I don't really know what the title of this question should be, but here's my question:
Notation: $\ll $ and $\mathcal O$ is the usual "Big Oh" notation, see e.g. the "formal definitions" section of the wikipedia page https://en.wikipedia.org/wiki/Big_O_notation.

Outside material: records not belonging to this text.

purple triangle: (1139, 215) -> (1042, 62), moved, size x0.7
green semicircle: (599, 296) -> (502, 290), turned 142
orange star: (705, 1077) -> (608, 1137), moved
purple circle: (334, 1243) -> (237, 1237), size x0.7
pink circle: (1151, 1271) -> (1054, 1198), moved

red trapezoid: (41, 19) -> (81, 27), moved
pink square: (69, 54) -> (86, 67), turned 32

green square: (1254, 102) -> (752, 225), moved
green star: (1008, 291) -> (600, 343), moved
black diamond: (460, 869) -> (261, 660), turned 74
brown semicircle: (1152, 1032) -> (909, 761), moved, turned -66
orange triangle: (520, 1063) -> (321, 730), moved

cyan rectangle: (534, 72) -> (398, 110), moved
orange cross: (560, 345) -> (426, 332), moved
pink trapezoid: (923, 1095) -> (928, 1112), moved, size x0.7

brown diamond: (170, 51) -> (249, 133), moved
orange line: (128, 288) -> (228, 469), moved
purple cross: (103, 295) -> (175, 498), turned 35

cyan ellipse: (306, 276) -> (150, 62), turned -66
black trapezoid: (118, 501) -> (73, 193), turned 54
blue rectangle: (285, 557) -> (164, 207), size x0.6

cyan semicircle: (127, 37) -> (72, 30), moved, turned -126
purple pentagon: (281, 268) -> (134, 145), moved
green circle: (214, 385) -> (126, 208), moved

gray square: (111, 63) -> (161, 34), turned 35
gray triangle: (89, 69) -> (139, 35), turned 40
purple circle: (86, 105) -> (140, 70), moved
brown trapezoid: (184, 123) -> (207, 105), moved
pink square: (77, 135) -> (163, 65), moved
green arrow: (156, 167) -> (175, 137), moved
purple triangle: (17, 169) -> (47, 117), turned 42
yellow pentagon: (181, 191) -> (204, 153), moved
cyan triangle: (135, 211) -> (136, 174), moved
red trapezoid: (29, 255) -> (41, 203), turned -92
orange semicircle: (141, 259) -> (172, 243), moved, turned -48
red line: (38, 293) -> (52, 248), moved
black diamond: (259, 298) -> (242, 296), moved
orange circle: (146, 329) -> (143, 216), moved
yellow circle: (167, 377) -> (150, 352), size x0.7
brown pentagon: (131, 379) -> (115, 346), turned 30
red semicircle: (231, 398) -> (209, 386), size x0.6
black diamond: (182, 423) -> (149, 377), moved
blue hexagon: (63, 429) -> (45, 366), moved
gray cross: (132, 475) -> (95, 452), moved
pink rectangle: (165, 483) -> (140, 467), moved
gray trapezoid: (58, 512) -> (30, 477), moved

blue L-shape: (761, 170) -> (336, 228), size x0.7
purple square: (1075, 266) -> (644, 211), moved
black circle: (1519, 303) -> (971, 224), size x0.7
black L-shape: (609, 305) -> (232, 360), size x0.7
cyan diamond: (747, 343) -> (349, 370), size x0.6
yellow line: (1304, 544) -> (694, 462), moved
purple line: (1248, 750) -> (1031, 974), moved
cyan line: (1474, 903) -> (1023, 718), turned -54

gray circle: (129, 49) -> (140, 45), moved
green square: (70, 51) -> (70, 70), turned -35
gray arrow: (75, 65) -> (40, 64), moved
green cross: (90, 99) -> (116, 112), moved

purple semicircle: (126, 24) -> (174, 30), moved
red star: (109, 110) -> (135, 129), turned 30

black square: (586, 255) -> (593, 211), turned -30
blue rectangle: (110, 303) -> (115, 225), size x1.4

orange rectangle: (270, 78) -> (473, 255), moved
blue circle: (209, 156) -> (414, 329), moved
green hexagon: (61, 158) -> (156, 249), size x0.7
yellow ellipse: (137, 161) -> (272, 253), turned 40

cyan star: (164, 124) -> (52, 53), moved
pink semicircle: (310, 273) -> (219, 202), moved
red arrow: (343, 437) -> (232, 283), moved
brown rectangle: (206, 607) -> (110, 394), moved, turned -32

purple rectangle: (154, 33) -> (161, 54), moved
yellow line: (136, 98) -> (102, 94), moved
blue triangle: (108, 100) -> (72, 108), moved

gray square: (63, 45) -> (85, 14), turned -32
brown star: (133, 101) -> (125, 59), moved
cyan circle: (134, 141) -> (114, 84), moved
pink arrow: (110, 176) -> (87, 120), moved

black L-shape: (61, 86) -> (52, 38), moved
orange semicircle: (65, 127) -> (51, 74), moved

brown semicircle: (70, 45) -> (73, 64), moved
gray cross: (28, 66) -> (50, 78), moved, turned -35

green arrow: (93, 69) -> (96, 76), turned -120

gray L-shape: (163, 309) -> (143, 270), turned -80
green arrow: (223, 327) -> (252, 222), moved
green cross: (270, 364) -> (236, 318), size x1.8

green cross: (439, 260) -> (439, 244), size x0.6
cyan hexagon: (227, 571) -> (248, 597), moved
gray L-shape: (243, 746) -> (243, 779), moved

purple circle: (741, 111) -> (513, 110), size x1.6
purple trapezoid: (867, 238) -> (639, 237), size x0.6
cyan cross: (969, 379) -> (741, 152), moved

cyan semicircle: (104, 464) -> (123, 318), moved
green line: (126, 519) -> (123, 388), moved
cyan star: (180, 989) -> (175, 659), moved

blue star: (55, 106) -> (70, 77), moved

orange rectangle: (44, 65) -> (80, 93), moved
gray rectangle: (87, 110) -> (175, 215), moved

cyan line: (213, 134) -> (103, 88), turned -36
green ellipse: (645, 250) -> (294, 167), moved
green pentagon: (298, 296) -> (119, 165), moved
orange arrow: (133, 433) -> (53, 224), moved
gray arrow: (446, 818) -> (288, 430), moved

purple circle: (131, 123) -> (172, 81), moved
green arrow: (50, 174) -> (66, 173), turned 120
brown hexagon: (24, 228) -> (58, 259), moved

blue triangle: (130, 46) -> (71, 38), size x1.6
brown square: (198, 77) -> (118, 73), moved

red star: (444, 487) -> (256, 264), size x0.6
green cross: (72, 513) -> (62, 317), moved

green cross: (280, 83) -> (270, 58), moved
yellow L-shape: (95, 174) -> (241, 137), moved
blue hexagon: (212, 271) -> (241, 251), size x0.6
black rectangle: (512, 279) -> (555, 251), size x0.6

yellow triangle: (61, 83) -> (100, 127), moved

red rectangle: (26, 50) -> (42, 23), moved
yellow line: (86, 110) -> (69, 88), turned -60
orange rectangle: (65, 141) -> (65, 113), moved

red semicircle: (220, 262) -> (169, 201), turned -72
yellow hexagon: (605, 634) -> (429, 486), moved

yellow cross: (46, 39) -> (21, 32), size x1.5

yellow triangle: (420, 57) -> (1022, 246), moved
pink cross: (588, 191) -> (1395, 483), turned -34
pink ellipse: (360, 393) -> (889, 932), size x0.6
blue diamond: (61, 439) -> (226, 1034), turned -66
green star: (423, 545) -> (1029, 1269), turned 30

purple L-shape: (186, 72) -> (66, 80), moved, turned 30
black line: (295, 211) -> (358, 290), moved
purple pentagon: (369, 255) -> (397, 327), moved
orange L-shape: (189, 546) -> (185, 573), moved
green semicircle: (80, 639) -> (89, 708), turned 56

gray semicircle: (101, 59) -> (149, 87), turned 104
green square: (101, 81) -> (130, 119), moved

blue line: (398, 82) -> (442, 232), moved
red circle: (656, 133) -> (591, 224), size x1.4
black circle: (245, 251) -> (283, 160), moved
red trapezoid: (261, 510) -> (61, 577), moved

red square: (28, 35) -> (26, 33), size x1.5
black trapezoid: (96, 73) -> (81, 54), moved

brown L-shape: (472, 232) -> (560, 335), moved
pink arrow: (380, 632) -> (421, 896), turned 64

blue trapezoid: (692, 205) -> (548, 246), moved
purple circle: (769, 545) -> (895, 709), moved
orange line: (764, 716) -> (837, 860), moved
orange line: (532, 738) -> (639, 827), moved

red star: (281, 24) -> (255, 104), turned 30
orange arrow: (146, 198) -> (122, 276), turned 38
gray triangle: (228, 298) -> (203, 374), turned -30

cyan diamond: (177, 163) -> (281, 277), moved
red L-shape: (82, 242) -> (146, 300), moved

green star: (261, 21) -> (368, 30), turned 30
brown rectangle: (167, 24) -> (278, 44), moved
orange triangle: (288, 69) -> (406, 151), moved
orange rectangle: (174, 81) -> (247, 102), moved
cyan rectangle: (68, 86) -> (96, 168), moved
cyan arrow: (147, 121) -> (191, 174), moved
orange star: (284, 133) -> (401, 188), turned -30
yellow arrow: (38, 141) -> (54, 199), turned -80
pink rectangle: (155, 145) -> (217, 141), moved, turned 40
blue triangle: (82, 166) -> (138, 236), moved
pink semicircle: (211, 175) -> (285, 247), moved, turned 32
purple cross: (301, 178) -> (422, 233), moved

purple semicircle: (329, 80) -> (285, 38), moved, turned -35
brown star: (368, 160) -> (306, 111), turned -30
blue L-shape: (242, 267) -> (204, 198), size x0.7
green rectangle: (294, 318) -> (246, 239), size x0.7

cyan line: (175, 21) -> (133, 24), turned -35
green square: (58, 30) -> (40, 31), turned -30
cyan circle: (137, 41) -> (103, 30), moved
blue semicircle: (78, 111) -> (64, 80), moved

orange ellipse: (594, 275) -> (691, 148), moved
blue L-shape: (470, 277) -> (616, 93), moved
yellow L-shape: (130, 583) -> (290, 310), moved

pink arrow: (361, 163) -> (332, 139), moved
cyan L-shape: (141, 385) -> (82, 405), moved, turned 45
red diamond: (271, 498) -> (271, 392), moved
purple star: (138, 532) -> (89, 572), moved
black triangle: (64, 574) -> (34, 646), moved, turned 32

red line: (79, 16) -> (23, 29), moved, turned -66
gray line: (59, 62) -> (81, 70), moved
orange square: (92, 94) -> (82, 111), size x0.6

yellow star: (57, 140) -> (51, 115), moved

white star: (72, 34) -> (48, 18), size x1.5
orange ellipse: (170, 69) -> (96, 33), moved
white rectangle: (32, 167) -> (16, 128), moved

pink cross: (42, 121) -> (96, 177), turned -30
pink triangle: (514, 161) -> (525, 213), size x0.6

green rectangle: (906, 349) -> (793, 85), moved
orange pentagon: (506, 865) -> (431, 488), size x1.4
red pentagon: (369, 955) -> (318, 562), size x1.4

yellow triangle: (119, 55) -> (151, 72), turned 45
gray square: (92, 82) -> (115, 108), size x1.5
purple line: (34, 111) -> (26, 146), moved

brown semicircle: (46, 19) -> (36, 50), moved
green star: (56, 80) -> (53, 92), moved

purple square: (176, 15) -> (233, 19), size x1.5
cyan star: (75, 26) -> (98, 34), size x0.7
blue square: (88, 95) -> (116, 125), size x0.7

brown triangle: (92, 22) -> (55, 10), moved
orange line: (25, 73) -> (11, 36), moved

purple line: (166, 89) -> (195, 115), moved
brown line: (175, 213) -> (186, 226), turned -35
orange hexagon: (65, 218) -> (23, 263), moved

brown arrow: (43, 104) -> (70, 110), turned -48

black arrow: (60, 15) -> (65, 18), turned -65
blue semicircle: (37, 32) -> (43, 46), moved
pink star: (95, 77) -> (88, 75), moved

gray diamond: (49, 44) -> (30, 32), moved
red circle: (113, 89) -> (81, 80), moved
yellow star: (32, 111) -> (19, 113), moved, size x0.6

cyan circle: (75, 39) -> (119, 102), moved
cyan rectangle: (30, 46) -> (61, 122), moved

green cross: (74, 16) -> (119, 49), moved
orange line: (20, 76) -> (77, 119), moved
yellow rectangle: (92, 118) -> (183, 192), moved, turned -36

Take a continuous function $f\ll 1$ and write \[ E(x)=f(x)\log x-\int _2^x\frac {f(t)dt}{t}.\hspace {10mm}(1)\] Why does \[ E(x)\ll 1\] imply an asymptotic for $f$? (And $1$ could be replaced by something greater so long as it's a bit smaller than $\log x$). In fact it implies \[ f(x)=c+\mathcal O\left (\frac {1}{\log x}\right )\] where \[ c=c_f=\int _2^\infty \frac {E(x)dx}{x(\log x)^2}.\] Here is the argument:
Divide $(1)$ through by $x(\log x)^2$ and integrate. After switching around the double integral, this gives us \[ \int _2^X\frac {f(x)dx}{x\log x}-\int _2^X\frac {f(t)}{t}\left (\int _t^X\frac {dx}{x(\log x)^2}\right )dt=c-\int _X^\infty \frac {E(x)dx}{x(\log x)^2}.\] The inner $dx$ integral is \[ \frac {1}{\log t}-\frac {1}{\log X}\] so we are left with \[ \frac {1}{\log X}\int _{2}^X\frac {f(t)dt}{t}=c+\mathcal O\left (\frac {1}{\log x}\right )\] and now the claim follows from \[ f(X)=\frac {1}{\log X}\int _{2}^X\frac {f(t)dt}{t}+\mathcal O\left (\frac {|E(x)|}{\log X}\right ).\]
I'm not really sure what kind of answer I'm looking for, since obviously a proof says "why". But I just feel there's a hand-wavey intuition that I'm missing which supports the statement that \[ f(x)\log x\sim \int _2^x\frac {f(t)dt}{t}\implies f(x)\sim c.\]
I'm aware of "smoothing arguments" (if that's what happens here) when only sums are concerned. For example, I have no ill-feelings about statements like \[ \sum _{n\leq x}a_n\log (x/n)\sim c\hspace {5mm}\text { or }\hspace {5mm}\sum _{n\leq x}a_n(1-n/x)\sim c\] should imply the same for the unweighted sum. (Probably because statements like "for $n$ close to $x$ the weights become closer to constants"). But maybe it's really not the same thing and that's irrelevant.
I could provide context for the question but I feel it's a bit long already. It comes from something I was reading in number theory, so I'll tag that, but feel free to add or remove tags, or to demand more context.